「Googleとの闘い」
文化の多様性を守るために
ジャン・ノエル・ジャンヌネー /佐々木勉 2007/11 岩波書店 単行本 166p
Vol.2 No.0114 ★★★★★
いまやインターネットの存在を否定する人はいないし、Googleの存在を否定する人はいない。生活のなかで、インターネットとGoogleはほとんでライフラインのインフラとして名実ともにグローバル・スタンダードになってしまった。その可能性、その有効性は 大きく取り上げられている
が、また、そのデメリットや、その暗部を指摘する声も決して少なくはない。
この本は、インターネットそのもの、Googleそのものと対峙している、というより、著者はごく最近まで5年間にわたりフランス国立図書館長をつとめた立場から、特に「Googleプリント計画」に対して警鐘を鳴らしているのだ。2004年、Googleは6年間で1500万冊の書籍、約45億ページをデジタル化する、という計画を発表した。ざっとひとことでいえばそれだけのことだが、とてつもないスケールであることは間違いない。
当ブログはなりゆきで、個人的な読書ノートのような形を呈しているが、公立図書から借り出して読める本というものは、約1日で1~2冊。年間で5百冊も読めればたくさんだ。これがかりに人生80年で、仮にすっかり読書生活にはまったと想定しても、全人生で読めるのは4万冊。調べ物で周辺の書籍を部分的に利用したとして、その10倍の本をめくったとしても40万冊が限界。これ以上の本を人生で読める人はまずいないだろう。
そこにGoogleが提示しているのは、1500万冊。通常人の400倍、超スーパー読書人の40倍。そのスケールの大きさがわかろうというものだ。しかもそれを6年間という短期間ですべてデジカル化してインターネット上で、しかもだれでも無料で見れるようにしようというのである。一見、私などはすぐに飛びつきたくなるような計画だ。大歓迎、と思いつつ、よくよく考えてみると、個人的にも、やや不満や疑問がのこる。
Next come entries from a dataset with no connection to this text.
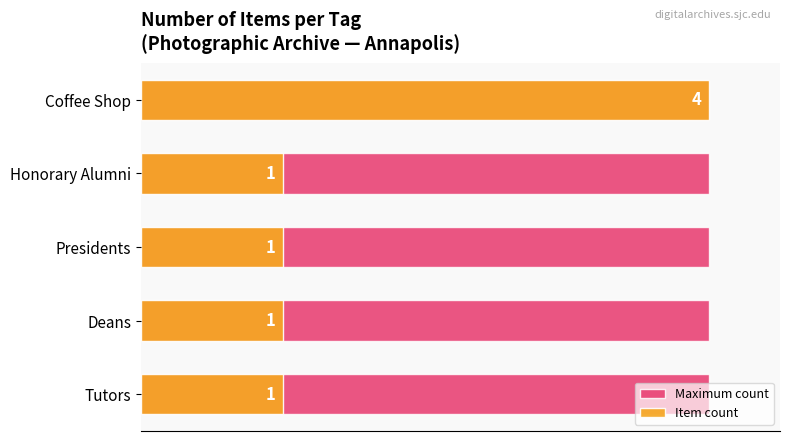

How many bars are there in each group?

2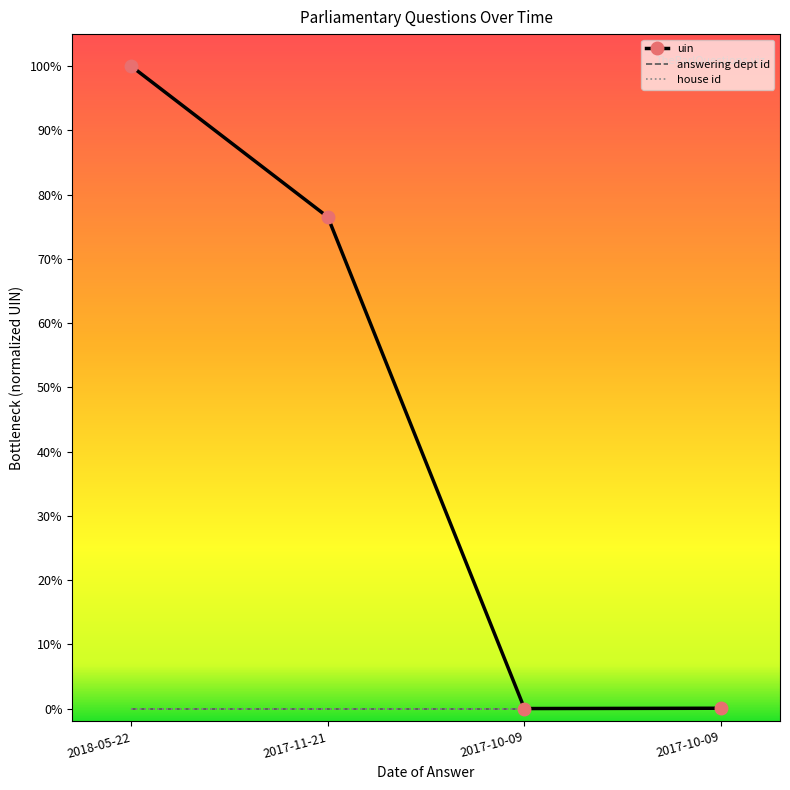

At which label is answering dept id closest to 0?

2018-05-22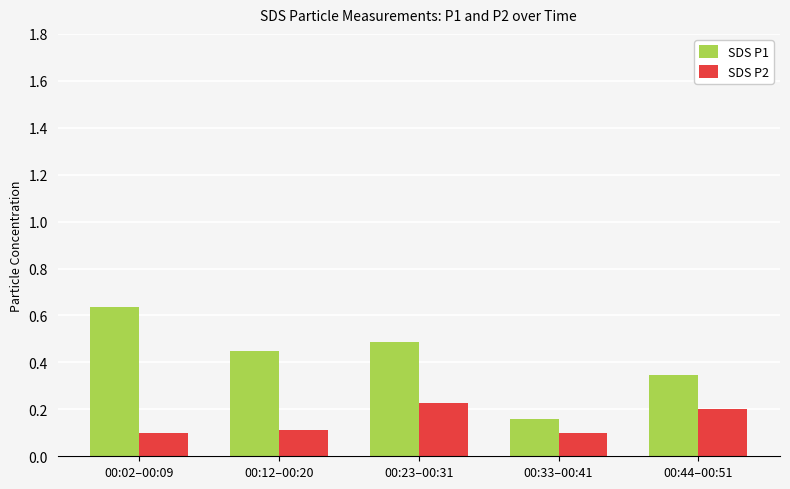

Which series has the largest total across all categories?

SDS P1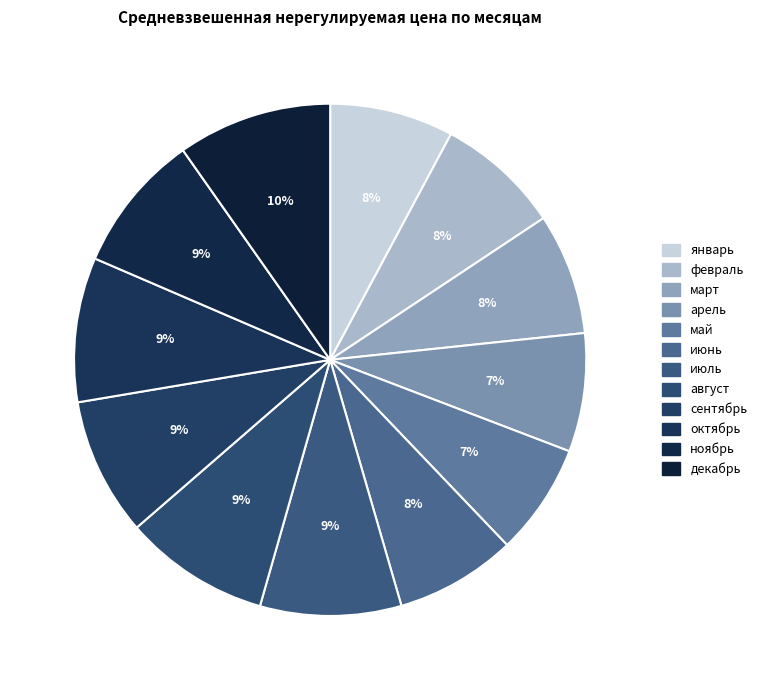

Count the number of slices in the pie.

12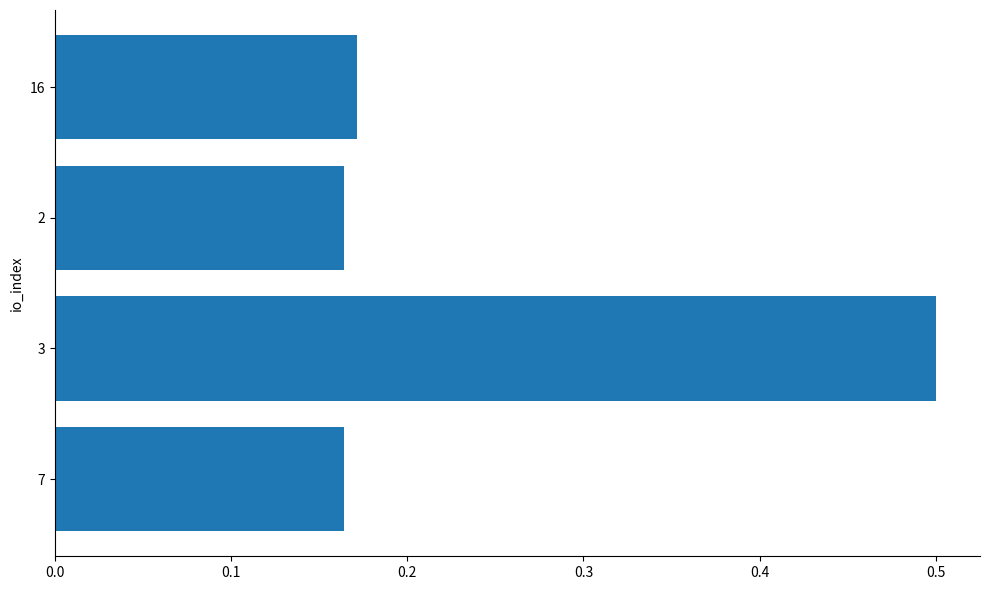

What is the difference between the values at 3 and 7?

0.3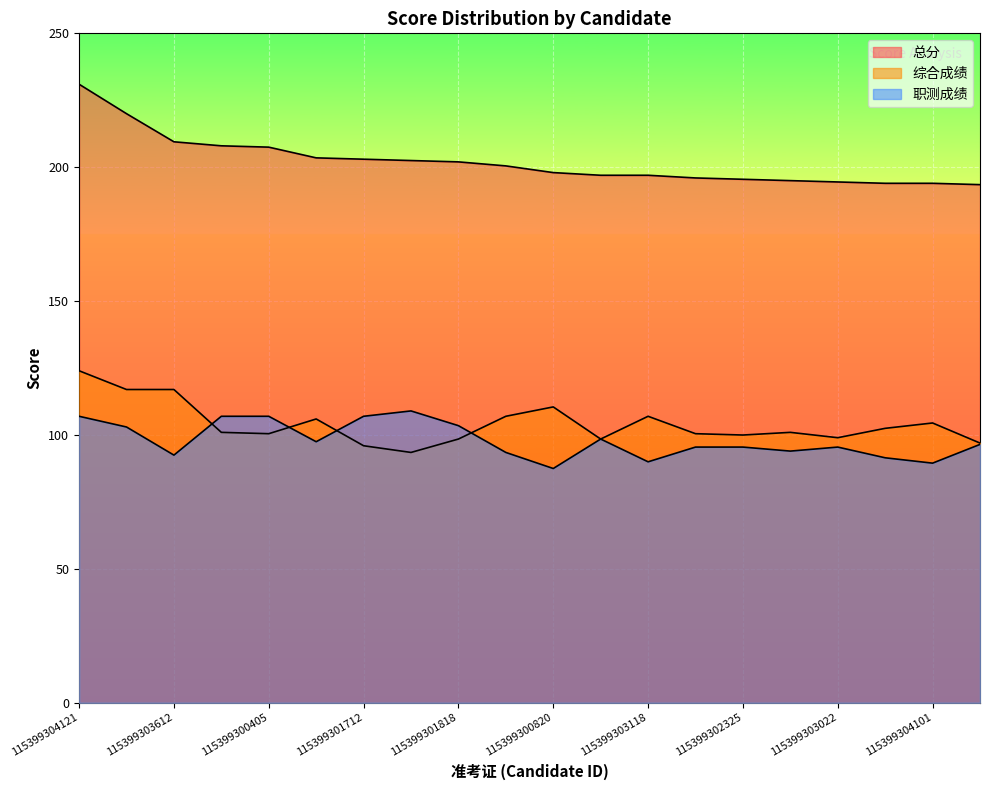

The value of 综合成绩 at 115399302726 is 98.5. True or false?

True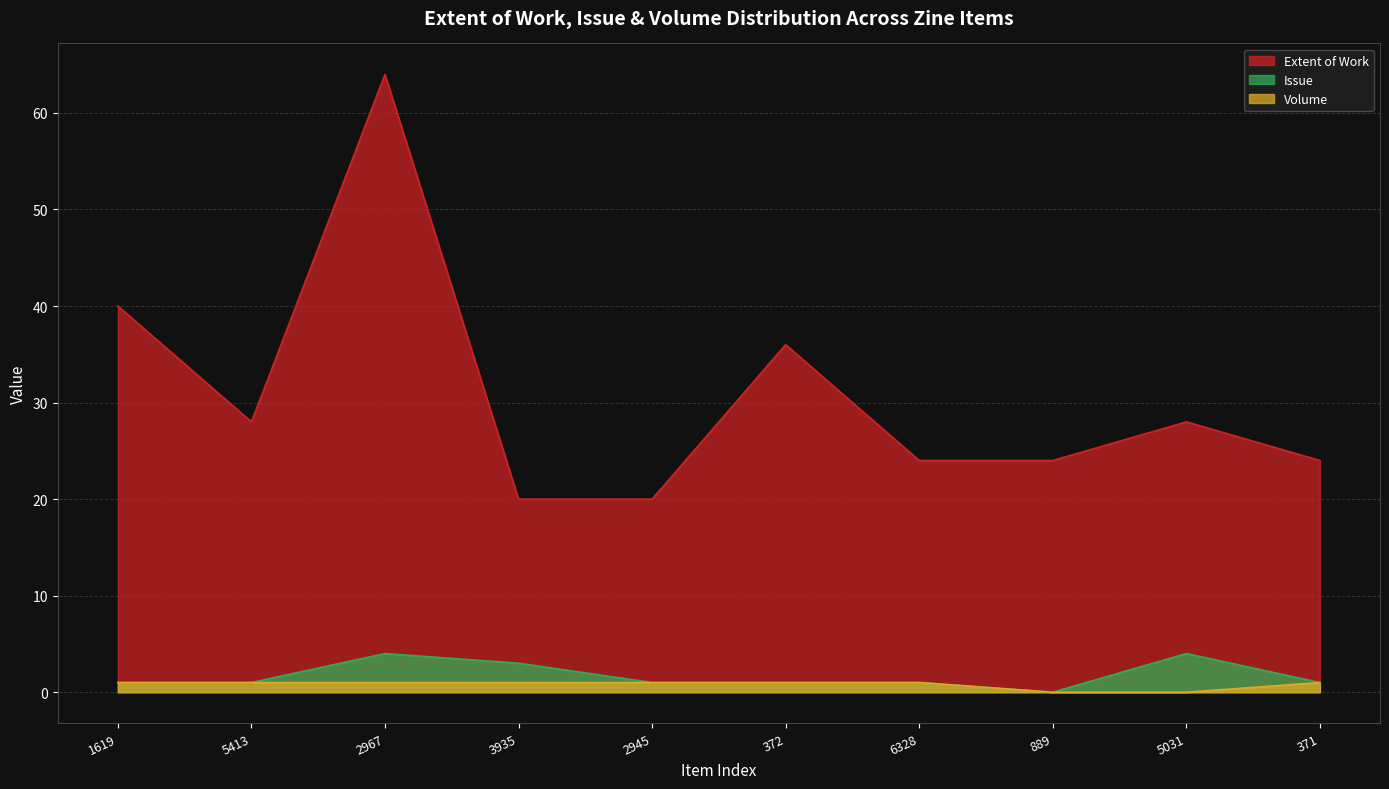

The value of Volume at 3935 is 1. True or false?

True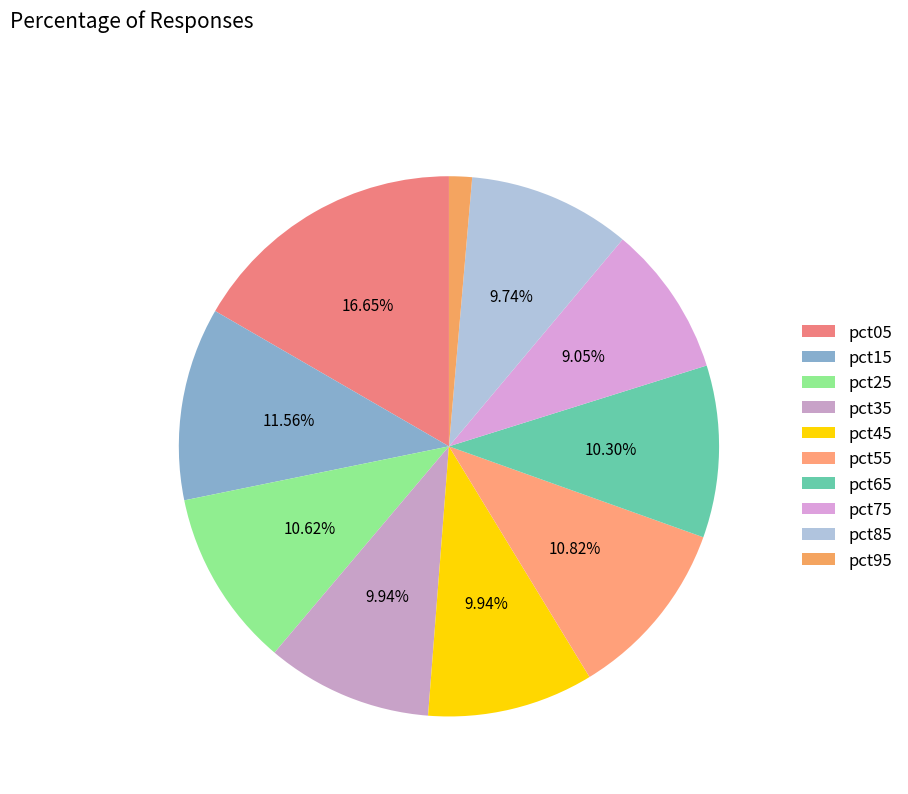

Is it true that pct15 is 12% of the pie?

True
1)PC画面上で長文を読むのはきつい。寝っ転がったり、公園で日向ぼっこしながらページをめくる時の至福は、何物にも代えがたい。
2)それほど多くの本はいらない。私が読みたい本があればいいのだ。まずは日本語や英語やその周辺の言語で、まずは足りる。1500万冊と言われても、読めない言語は私には必要ない。
3)書店めぐりをしたり、図書館の新刊コーナーで、新しい本を目にするのは、新しい恋人との出会いに似たエクスタシーがある。そのタイトルや文章だけではなく、カバー・デザイン、本の質感、厚さ、文字組み、印刷インクのにおい、そしてその本の置かれている状況。ネットではそれらが排除される。
4)所有する喜びというものもある。稀少本、初版本、サイン本、贈呈本、書き込みをした本、そしてそれらの本を書棚に飾る喜び。並べ替える楽しみ。その背表紙の色たち、文字たち、デコボコなライン。これらはインターネットやGoogleがいくら発達しても、なんとも代えがたい。
個人的な嗜好性を考えただけでも、これだけの印刷本有利な条件がある。それを図書館レベル、あるいはそれぞれの地域の文化レベルで考えるとさらなる問題点が浮かび上がる。とくにアメリカン・スタンダードをグローバルに推し進めようという若馬Googleに対して、フランスあるいはヨーロッパを代表し、アジアや日本からの視点も含めながら、老練な紳士である著者は、Googleプリント計画の陥穽をするどく、しかも静かにしっかり指摘する。
この本を読みながら感じるのは、あの図書館のやや薄暗く、広く、そして音を吸い取るような静かさの中での、小声での図書館員とのやりとりだ。そんなジェントルネスを感じる一冊。